All hail the Spur’s W12. The 6.0-liter powerplant’s configuration is bizarre (two narrow angle V6’s joined in turbo-charged matrimony), sonically eccentric (more whine than woofle) and entirely unsuitable for mass motoring (10mpg in city mode). And? In this rarified demographic, all that matters is that the VW-sourced mill produces a torque curve that’s almost as flat as week-old champagne. In the great Bentley tradition of barking mad waftability, we’re talking about 479lb-ft. of twist at 1600rpm. What can you do with that much oomph lingering underfoot? What CAN’T you do with it?

 Surprisingly, the answer to that question isn’t cornering. The Flying Spur changes direction with remarkable grace and conviction. Throw the 5000lbs. sedan into a corner and it leans a bit, and then hangs on for dear life (in the great Volkswagen Audi Group tradition). Understeer is out there, somewhere, but only truly determined stupidity will start sliding the beast’s nose towards the scenery. At any angle, the Spur’s multi-link rear axle and front double wishbones dismiss surface irregularities like a hot iron gliding over a wrinkled sheet. In fact, the air-suspended, four-wheel-drive Flying Spur offers more comfort and confidence through the twisties (long sweepers preferred) than its Continental cousin, the GT.

When it comes to style and cachet, both cars are so far ahead of the competition that it’s simply a matter of choosing between aesthetic aggression (GT) and dignified practicality (Flying Spur). The slow-selling Rolls Royce Phantom is the only car that can match the Continental Flying Spur’s exclusivity and charisma– for nearly twice the price. That said, the Flying Spur’s exterior seems distinctly clunky and unresolved in places. The disproportionately large rear lights detract from the overall design harmony, as do the bulbous, asymmetrical rear three-quarter windows. While we’re at it, the chrome side window surrounds don’t match the front and rear’s Darth Vader window treatment. Still, I wouldn’t kick the Spur out of bed for eating crackers.

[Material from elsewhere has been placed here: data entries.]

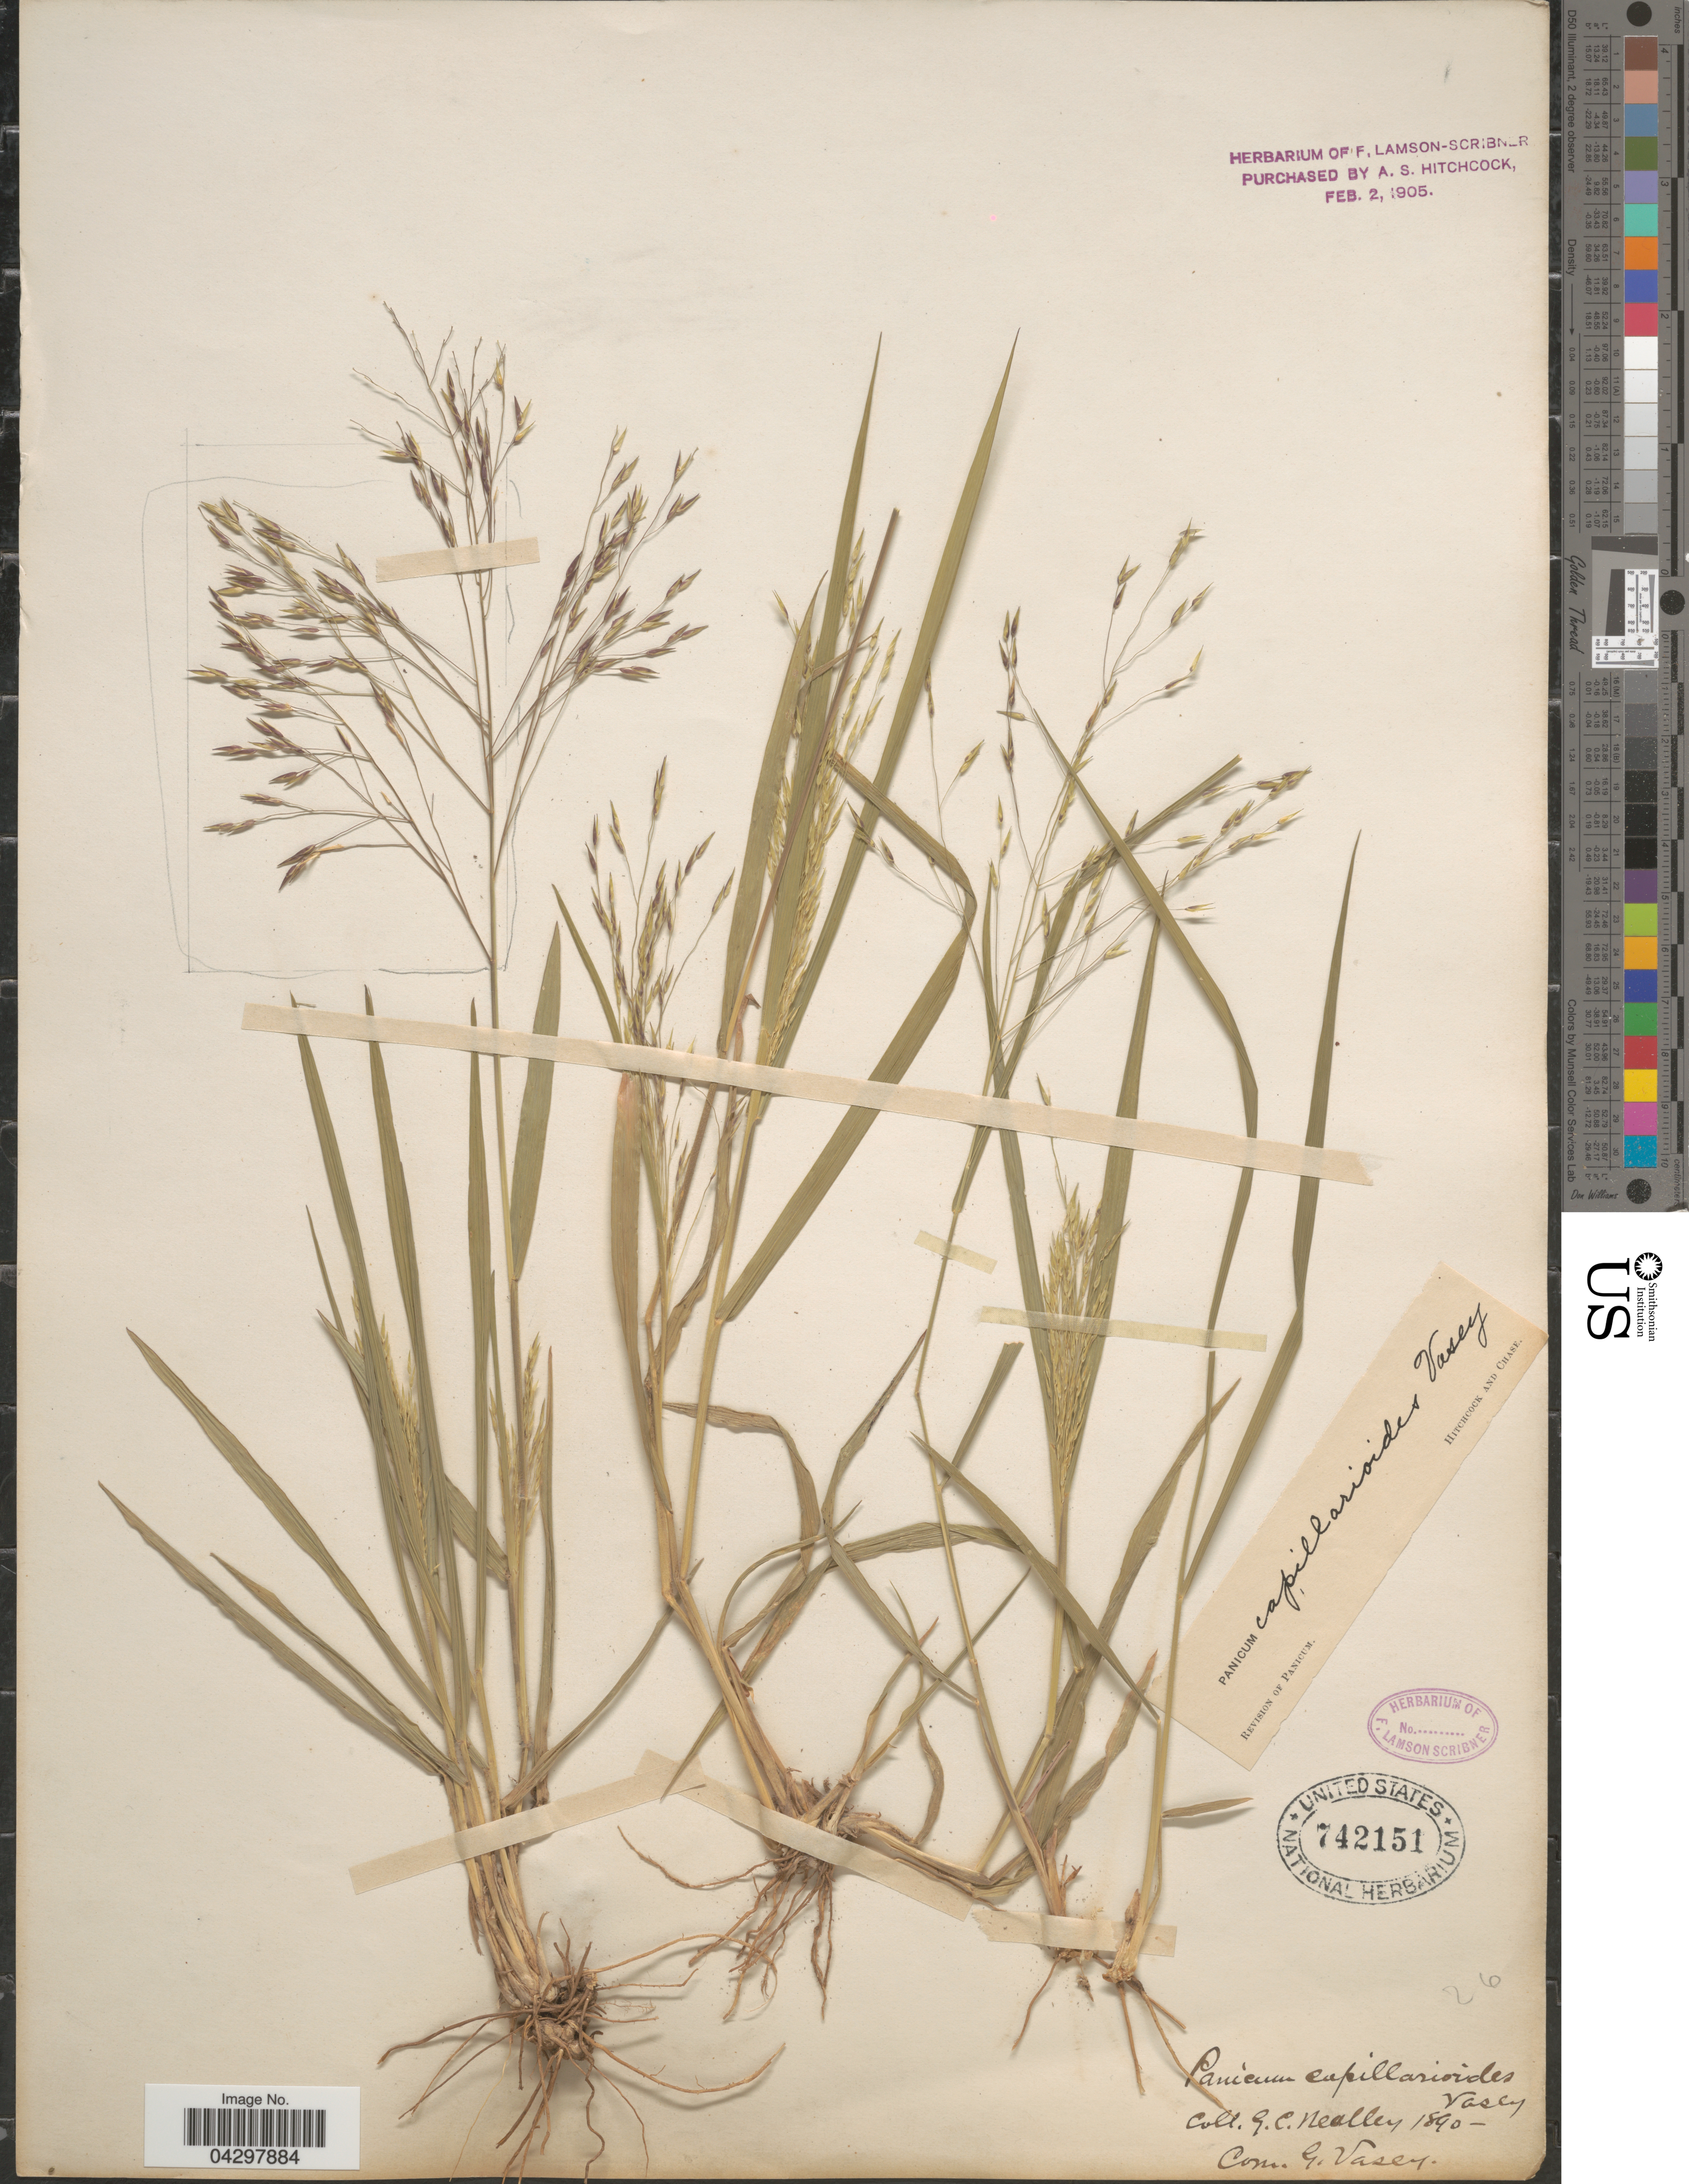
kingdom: Plantae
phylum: Tracheophyta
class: Liliopsida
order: Poales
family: Poaceae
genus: Panicum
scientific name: Panicum capillarioides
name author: Vasey in J.M. Coult.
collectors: G. C. Nealley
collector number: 26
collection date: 1890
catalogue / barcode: US 742151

 The Bentley’s cabin quality easily trounces the Mercs, Bimmers, Masers and even Audis of the world, and gives nothing away to the Roller. The Spur’s materials and workmanship– fragrant leather seats and surfaces, burled wood, mechanically dampened “brightwear” (Bentley-speak for switchgear), plush carpeting, etc. — are eerily perfect. (It was almost a relief when the armrest’s aluminum end piece fell off.) The Spur’s ergonomics are also peerless, benefiting from the fact that the donor car– the VW Phaeton– was developed before mouse-driven computer controllers invaded luxury car sancta. Satellite radio, parking sensors and Bluetooth connectivity are the only delights missing from the standard luxury car manifest.

Taken as a whole, the Bentley Continental Flying Spur is the world’s best sedan– provided you’re not a member of Greenpeace or a pistonhead who prefers a vehicle with an emotionally engaging personality. Make no mistake: the Continental Flying Spur possesses both an unquenchable appetite for fuel and a detached, Germanic persona. Even so, for the time being, the Flying Spur is as good as it gets.